The Rohingya continue to suffer, while the Myanmar army generals stand free and untouched
In the Myanmar army chief’s first public statement since the UN investigation into the atrocities committed against the Rohingya, Senior General Min Aung Hlaing has said that no organization has the “right to interfere.”
While a nation’s autonomy is crucial to its continued and sustainable development, this does not apply to a country which has systematically persecuted an entire ethnic minority, and forced them to flee to a neighbouring country.
It is Bangladesh who has stepped up to take care of more than a million Rohingya, for whom Bangladesh has had to provide food, shelter, and aid.
There is no denying that those responsible for the actions carried out against the Rohingya, which the UN has deemed to be “genocide,” deserve to be punished.

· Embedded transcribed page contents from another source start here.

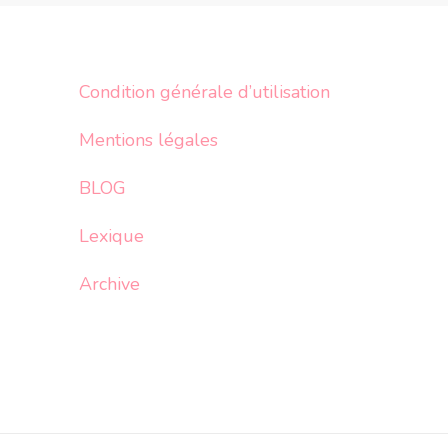
Condition générale d’utilisation
Mentions légales
BLOG
Lexique
Archive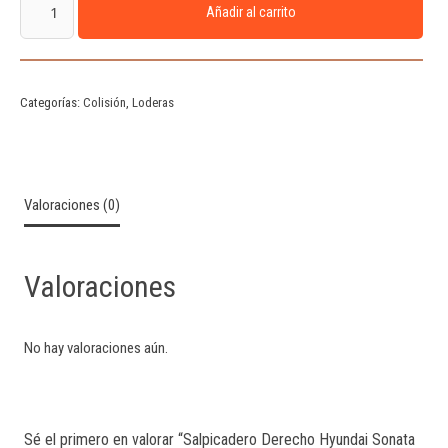
Añadir al carrito
Categorías:
Colisión
,
Loderas
Valoraciones (0)
Valoraciones
No hay valoraciones aún.
Sé el primero en valorar “Salpicadero Derecho Hyundai Sonata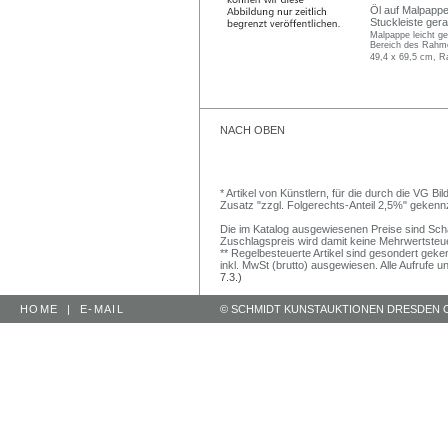
Öl auf Malpappe.
Stuckleiste ger
Malpappe leicht ge
Bereich des Rahmen
49,4 x 69,5 cm, R
NACH OBEN
* Artikel von Künstlern, für die durch die VG 
Zusatz "zzgl. Folgerechts-Anteil 2,5%" gekenn
Die im Katalog ausgewiesenen Preise sind Schätz
Zuschlagspreis wird damit keine Mehrwertsteu
** Regelbesteuerte Artikel sind gesondert geken
inkl. MwSt (brutto) ausgewiesen. Alle Aufrufe 
7.3.)
HOME
|
E-MAIL
© SCHMIDT KUNSTAUKTIONEN DRESDEN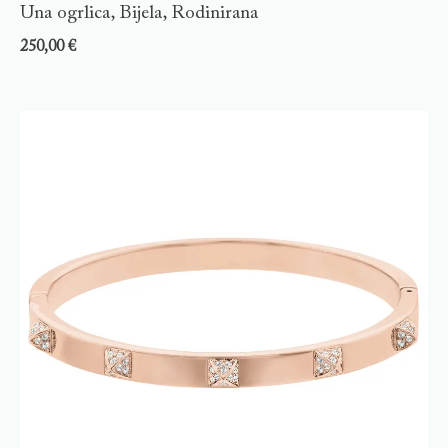
Una ogrlica, Bijela, Rodinirana
250,00
€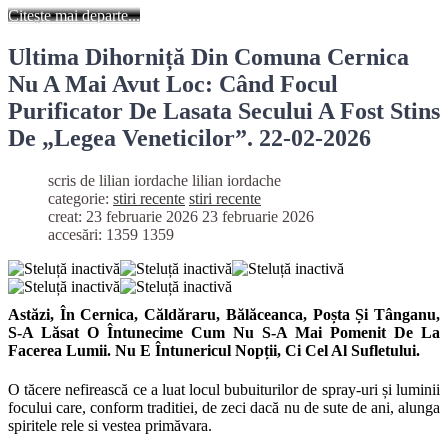
Citește mai departe...
Ultima Dihorniță Din Comuna Cernica
Nu A Mai Avut Loc: Când Focul
Purificator De Lasata Secului A Fost Stins
De „Legea Veneticilor”. 22-02-2026
scris de lilian iordache
lilian iordache
categorie:
stiri recente
stiri recente
creat: 23 februarie 2026
23 februarie 2026
accesări: 1359
1359
Astăzi, În Cernica, Căldăraru, Bălăceanca, Poșta Și Tânganu,
S-A Lăsat O Întunecime Cum Nu S-A Mai Pomenit De La
Facerea Lumii. Nu E Întunericul Nopții, Ci Cel Al Sufletului.
O tăcere nefirească ce a luat locul bubuiturilor de spray-uri și luminii
focului care, conform traditiei, de zeci dacă nu de sute de ani, alunga
spiritele rele si vestea primăvara.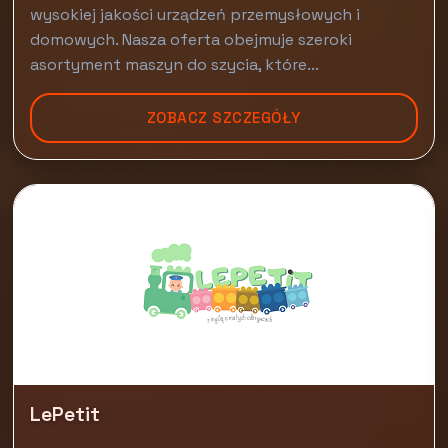
wysokiej jakości urządzeń przemysłowych i
domowych. Nasza oferta obejmuje szeroki
asortyment maszyn do szycia, które...
ZOBACZ SZCZEGÓŁY
LePetit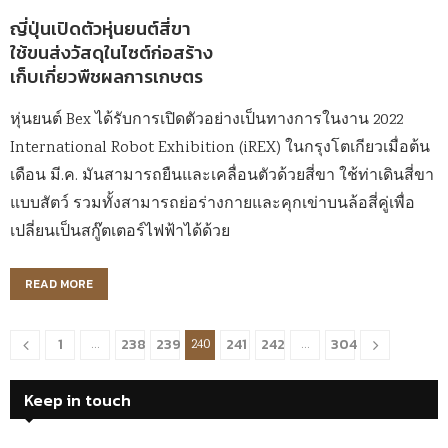
ญี่ปุ่นเปิดตัวหุ่นยนต์สี่ขา
ใช้ขนส่งวัสดุในไซต์ก่อสร้าง
เก็บเกี่ยวพืชผลการเกษตร
หุ่นยนต์ Bex ได้รับการเปิดตัวอย่างเป็นทางการในงาน 2022
International Robot Exhibition (iREX) ในกรุงโตเกียวเมื่อต้น
เดือน มี.ค. มันสามารถยืนและเคลื่อนตัวด้วยสี่ขา ใช้ท่าเดินสี่ขา
แบบสัตว์ รวมทั้งสามารถย่อร่างกายและคุกเข่าบนล้อสี่คู่เพื่อ
เปลี่ยนเป็นสกู๊ตเตอร์ไฟฟ้าได้ด้วย
READ MORE
1
238
239
241
242
304
…
240
…
Keep in touch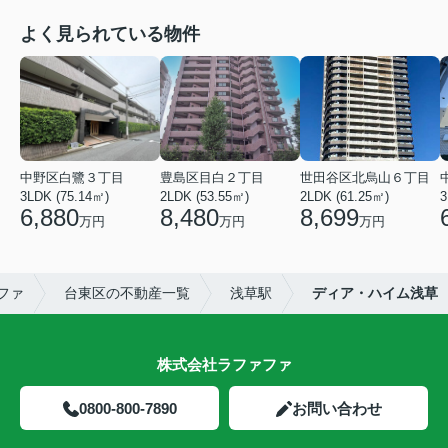
よく見られている物件
中野区白鷺３丁目
豊島区目白２丁目
世田谷区北烏山６丁目
3LDK (75.14㎡)
2LDK (53.55㎡)
2LDK (61.25㎡)
3
6,880
8,480
8,699
万円
万円
万円
ファ
台東区の不動産一覧
浅草駅
ディア・ハイム浅草
株式会社ラファファ
0800-800-7890
お問い合わせ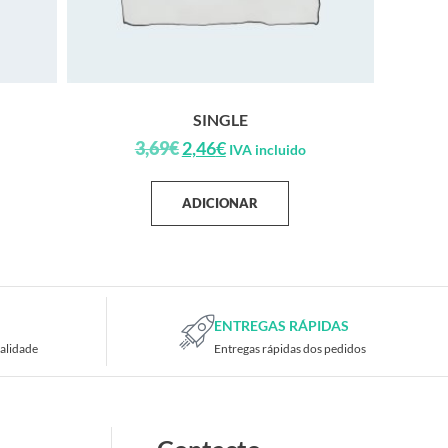
SINGLE
3,69
€
2,46
€
IVA incluido
ADICIONAR
ENTREGAS RÁPIDAS
alidade
Entregas rápidas dos pedidos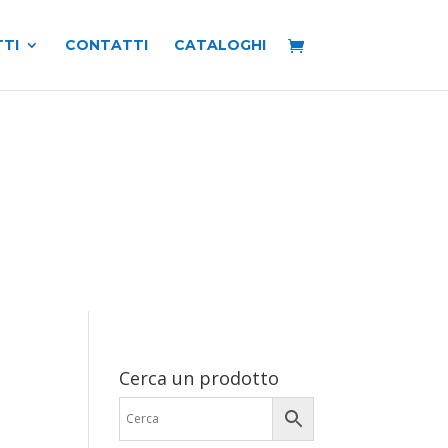
TI
CONTATTI
CATALOGHI
Cerca un prodotto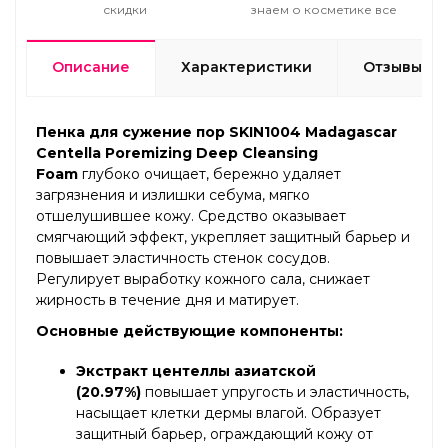
скидки
знаем о косметике все
Описание
Характеристики
Отзывы
Пенка для сужение пор SKIN1004 Madagascar
Centella Poremizing Deep Cleansing
Foam
глубоко очищает, бережно удаляет
загрязнения и излишки себума, мягко
отшелушившее кожу. Средство оказывает
смягчающий эффект, укрепляет защитный барьер и
повышает эластичность стенок сосудов.
Регулирует выработку кожного сала, снижает
жирность в течение дня и матирует.
Основные действующие компоненты:
Экстракт центеллы азиатской
(20.97%)
повышает упругость и эластичность,
насыщает клетки дермы влагой. Образует
защитный барьер, ограждающий кожу от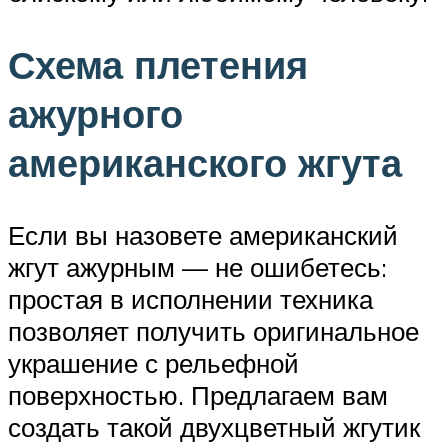
Схема плетения
ажурного
американского жгута
Если вы назовете американский
жгут ажурным — не ошибетесь:
простая в исполнении техника
позволяет получить оригинальное
украшение с рельефной
поверхностью. Предлагаем вам
создать такой двухцветный жгутик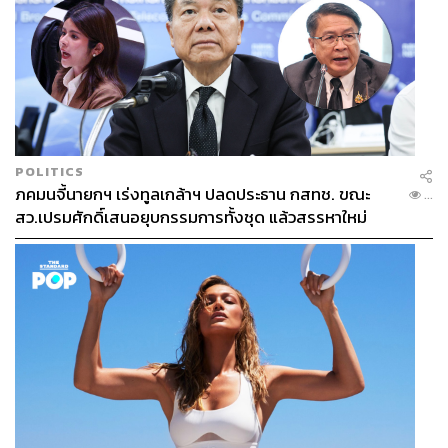
POLITICS
ภคมนจี้นายกฯ เร่งทูลเกล้าฯ ปลดประธาน กสทช. ขณะ
...
สว.เปรมศักดิ์เสนอยุบกรรมการทั้งชุด แล้วสรรหาใหม่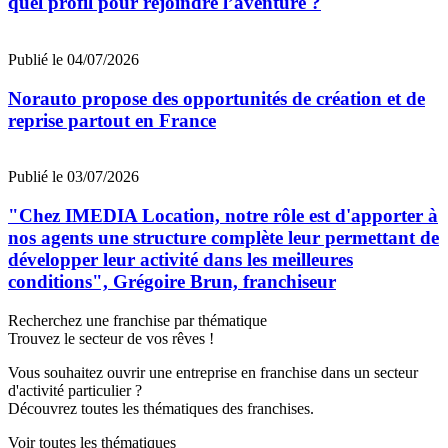
quel profil pour rejoindre l’aventure ?
Publié le 04/07/2026
Norauto propose des opportunités de création et de
reprise partout en France
Publié le 03/07/2026
"Chez IMEDIA Location, notre rôle est d'apporter à
nos agents une structure complète leur permettant de
développer leur activité dans les meilleures
conditions", Grégoire Brun, franchiseur
Recherchez une franchise par thématique
Trouvez le secteur de vos rêves !
Vous souhaitez ouvrir une entreprise en franchise dans un secteur
d'activité particulier ?
Découvrez toutes les thématiques des franchises.
Voir toutes les thématiques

But how much longer must the Rohingya wait for justice from the International Criminal Court?
With the UN and the rest of the international community now recognizing the gravity of the Myanmar army’s crimes carried out against the Rohingya, inaction is no longer an option.
For the ICC to even begin to act, a state referral, a UN Security Council referral, or a prosecutor request would be required.
In this regard, it seems that a state referral is the fastest route to justice, and Bangladesh should appeal to the UN to ensure that the ICC acts accordingly, and brings the Myanmar army generals to book.
But if history is any indicator, it seems that, when it comes to investigation and subsequent prosecution, the UN has remained sluggish in its implementation, with bureaucratic red tape and a lack of resources standing as obstacles for efficient delivery of justice.
The Rohingya continue to suffer, while the Myanmar army generals stand free and untouched; this is nothing short of a mockery of justice, and it is high time that all the talk turned into action.